Era muy temprano. Apenas si apuntaban las primeras luces del día. Ella estaba sentada en un banco con su pequeña Kira en brazos –una perrita recién acogida–. Ambas exploraban el horizonte cercano de una ciudad dormida, sin apenas ruidos ni trasiego… Fue entonces cuando una joven transeúnte se les acercó:
–¿Están bien? ¿Puedo ayudarles?…
Una amplia sonrisa de agradecimiento –y la consiguiente explicación sobre la “madrugada perruna”– fueron razones más que suficientes para que la tranquilidad retornarse a ambas (tres) partes… Me lo contaba una de las protagonistas, con voz y sentimiento de agradecimiento y reconciliación social.

(Descripciones textuales de puntos clave)
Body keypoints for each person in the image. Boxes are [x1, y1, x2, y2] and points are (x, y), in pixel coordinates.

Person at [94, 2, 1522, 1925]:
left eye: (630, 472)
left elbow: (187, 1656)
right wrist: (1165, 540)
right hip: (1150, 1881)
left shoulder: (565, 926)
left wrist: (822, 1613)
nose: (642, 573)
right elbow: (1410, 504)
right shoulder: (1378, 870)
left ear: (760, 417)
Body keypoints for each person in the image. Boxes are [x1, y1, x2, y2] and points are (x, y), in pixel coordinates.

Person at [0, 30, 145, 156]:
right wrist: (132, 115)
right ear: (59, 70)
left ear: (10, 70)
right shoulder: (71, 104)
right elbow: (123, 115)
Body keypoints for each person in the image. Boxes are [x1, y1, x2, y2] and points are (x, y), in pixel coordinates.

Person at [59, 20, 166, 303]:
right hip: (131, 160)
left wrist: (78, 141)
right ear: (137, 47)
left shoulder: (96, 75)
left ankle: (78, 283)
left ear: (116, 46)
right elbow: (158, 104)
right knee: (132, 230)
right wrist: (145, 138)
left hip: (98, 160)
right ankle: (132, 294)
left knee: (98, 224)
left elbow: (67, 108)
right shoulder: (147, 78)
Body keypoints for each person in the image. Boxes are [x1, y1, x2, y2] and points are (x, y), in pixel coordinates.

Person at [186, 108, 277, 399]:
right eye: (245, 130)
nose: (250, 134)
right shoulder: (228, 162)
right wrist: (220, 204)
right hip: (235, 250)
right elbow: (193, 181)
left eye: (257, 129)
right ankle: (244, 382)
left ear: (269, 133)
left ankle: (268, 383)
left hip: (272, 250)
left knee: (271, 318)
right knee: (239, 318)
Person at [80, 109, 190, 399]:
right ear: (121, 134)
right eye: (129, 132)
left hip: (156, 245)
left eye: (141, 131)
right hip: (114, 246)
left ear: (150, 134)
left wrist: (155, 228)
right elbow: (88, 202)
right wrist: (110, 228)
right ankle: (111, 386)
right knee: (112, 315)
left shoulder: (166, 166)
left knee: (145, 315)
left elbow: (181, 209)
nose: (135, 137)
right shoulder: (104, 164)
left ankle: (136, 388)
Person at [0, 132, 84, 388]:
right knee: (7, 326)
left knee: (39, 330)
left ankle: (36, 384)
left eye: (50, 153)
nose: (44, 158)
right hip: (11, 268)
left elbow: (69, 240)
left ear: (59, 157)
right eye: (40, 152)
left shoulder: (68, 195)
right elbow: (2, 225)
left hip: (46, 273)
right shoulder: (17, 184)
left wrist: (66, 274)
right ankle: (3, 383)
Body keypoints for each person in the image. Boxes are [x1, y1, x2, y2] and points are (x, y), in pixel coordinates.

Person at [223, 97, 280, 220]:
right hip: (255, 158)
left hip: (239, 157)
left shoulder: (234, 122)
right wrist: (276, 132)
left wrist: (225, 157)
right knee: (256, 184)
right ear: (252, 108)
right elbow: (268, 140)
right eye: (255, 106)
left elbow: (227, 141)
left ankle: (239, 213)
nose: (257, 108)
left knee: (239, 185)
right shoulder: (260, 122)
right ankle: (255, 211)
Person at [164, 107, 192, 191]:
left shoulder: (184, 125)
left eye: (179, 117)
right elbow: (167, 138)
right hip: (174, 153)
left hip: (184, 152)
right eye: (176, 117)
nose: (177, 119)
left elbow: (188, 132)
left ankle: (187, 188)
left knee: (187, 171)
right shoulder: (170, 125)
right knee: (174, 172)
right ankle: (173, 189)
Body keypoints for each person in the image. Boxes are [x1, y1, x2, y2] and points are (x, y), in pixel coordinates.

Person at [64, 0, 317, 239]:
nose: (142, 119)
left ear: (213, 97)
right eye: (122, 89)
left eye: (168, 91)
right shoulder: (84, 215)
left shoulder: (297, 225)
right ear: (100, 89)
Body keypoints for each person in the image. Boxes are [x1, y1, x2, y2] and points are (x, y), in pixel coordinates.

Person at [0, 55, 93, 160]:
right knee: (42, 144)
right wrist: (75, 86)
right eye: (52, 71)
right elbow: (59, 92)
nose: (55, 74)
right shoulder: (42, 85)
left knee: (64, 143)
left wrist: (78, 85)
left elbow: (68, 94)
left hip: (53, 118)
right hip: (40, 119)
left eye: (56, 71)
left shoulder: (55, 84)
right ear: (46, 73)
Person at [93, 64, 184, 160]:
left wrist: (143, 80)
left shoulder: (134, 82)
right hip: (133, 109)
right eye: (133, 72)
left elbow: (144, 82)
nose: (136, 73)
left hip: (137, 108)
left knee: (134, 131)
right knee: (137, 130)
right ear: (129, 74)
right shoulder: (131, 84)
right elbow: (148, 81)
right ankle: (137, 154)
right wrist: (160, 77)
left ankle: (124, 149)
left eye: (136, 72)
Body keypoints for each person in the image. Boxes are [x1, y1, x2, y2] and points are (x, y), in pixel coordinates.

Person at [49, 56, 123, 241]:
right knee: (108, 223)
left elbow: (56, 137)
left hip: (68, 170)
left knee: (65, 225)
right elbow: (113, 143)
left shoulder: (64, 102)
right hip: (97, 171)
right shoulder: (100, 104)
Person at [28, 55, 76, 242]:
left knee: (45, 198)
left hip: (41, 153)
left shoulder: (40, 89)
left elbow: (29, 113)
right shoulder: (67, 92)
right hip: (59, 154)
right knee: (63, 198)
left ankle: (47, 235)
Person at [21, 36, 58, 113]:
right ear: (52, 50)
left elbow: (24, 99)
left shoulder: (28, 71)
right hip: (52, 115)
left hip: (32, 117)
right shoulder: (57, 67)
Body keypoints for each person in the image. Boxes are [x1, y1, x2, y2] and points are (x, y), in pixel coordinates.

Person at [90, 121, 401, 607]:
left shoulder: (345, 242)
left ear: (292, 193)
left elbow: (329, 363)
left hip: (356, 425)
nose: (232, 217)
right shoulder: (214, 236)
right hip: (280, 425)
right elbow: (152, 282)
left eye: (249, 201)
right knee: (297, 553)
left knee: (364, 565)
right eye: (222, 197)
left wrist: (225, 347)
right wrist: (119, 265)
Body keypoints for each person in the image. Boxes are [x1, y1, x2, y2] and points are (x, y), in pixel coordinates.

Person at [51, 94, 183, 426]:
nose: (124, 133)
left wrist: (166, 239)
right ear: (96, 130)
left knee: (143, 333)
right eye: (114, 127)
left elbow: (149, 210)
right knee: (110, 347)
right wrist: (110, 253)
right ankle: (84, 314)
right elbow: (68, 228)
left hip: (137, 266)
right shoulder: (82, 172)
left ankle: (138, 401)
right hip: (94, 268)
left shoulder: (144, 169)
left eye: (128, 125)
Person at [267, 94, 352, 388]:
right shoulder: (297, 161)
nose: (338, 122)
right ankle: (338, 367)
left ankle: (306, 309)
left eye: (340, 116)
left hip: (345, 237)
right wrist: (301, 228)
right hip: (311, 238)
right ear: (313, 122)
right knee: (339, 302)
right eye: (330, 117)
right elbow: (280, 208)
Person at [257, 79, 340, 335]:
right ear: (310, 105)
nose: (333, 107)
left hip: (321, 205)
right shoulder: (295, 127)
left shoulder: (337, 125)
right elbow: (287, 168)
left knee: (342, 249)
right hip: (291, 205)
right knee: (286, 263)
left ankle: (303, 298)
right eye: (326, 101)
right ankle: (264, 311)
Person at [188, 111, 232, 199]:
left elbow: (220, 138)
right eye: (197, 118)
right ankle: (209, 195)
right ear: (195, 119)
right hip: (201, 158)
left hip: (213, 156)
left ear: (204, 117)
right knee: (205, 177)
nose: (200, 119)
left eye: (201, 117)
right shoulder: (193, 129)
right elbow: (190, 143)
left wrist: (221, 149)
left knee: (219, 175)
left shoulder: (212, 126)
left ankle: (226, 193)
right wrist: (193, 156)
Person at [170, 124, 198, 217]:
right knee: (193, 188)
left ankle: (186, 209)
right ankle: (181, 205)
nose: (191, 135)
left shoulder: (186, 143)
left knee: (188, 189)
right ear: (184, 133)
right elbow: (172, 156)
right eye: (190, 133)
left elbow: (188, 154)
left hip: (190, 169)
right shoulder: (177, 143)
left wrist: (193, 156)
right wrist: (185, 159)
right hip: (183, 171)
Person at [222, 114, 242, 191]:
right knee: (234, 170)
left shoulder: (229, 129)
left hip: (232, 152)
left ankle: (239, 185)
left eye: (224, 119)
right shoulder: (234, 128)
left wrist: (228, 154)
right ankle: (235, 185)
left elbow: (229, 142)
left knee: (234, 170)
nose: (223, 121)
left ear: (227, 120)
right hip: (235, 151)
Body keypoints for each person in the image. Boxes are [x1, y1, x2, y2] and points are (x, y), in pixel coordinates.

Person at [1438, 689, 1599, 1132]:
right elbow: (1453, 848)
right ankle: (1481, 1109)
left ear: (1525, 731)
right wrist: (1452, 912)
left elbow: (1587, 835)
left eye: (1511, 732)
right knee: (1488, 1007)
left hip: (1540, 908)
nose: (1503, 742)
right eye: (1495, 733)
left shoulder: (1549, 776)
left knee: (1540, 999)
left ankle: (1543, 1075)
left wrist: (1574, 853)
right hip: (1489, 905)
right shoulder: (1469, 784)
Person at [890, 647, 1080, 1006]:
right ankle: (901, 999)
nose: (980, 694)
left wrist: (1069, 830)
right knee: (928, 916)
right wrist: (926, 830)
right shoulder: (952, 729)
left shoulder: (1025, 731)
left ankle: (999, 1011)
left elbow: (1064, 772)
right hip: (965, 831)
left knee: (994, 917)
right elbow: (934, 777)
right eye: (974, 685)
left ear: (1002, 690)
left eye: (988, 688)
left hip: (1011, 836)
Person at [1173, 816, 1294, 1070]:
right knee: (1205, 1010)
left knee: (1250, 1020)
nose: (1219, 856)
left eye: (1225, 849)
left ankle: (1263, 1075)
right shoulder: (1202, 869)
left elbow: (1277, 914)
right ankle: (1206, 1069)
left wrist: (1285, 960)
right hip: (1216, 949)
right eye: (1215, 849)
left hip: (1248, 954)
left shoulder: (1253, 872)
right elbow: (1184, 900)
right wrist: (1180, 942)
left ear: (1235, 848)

▸ **CONJUNTO DE TAREAS**
- 1) Según el texto de lectura, ¿por qué volvió la tranquilidad después de que la joven transeúnte se acercara? Explícalo en una a tres oraciones.
- 2) Contesta estas preguntas sobre el texto de lectura:
(a) ¿Qué era Kira?
(b) ¿Qué preguntas hizo la joven transeúnte?
(c) ¿Con qué voz y sentimiento contaba lo sucedido una de las protagonistas?
- 3) Extrae del texto de lectura, sin ningún cambio, el fragmento que se abre con las palabras que contienen "Era muy temprano." y se cierra con "y reconciliación social.".

▸ **RESPUESTAS ESPERADAS**
- 1) La tranquilidad volvió por una amplia sonrisa de agradecimiento y por la consiguiente explicación sobre la "madrugada perruna". El texto dice que ambas cosas fueron razones más que suficientes para ello.

- 2)
(a) Una perrita recién acogida.
(b) "¿Están bien? ¿Puedo ayudarles?"
(c) Con voz y sentimiento de agradecimiento y reconciliación social.

- 3)
Era muy temprano. Apenas si apuntaban las primeras luces del día. Ella estaba sentada en un banco con su pequeña Kira en brazos –una perrita recién acogida–. Ambas exploraban el horizonte cercano de una ciudad dormida, sin apenas ruidos ni trasiego… Fue entonces cuando una joven transeúnte se les acercó:
–¿Están bien? ¿Puedo ayudarles?…
Una amplia sonrisa de agradecimiento –y la consiguiente explicación sobre la “madrugada perruna”– fueron razones más que suficientes para que la tranquilidad retornarse a ambas (tres) partes… Me lo contaba una de las protagonistas, con voz y sentimiento de agradecimiento y reconciliación social.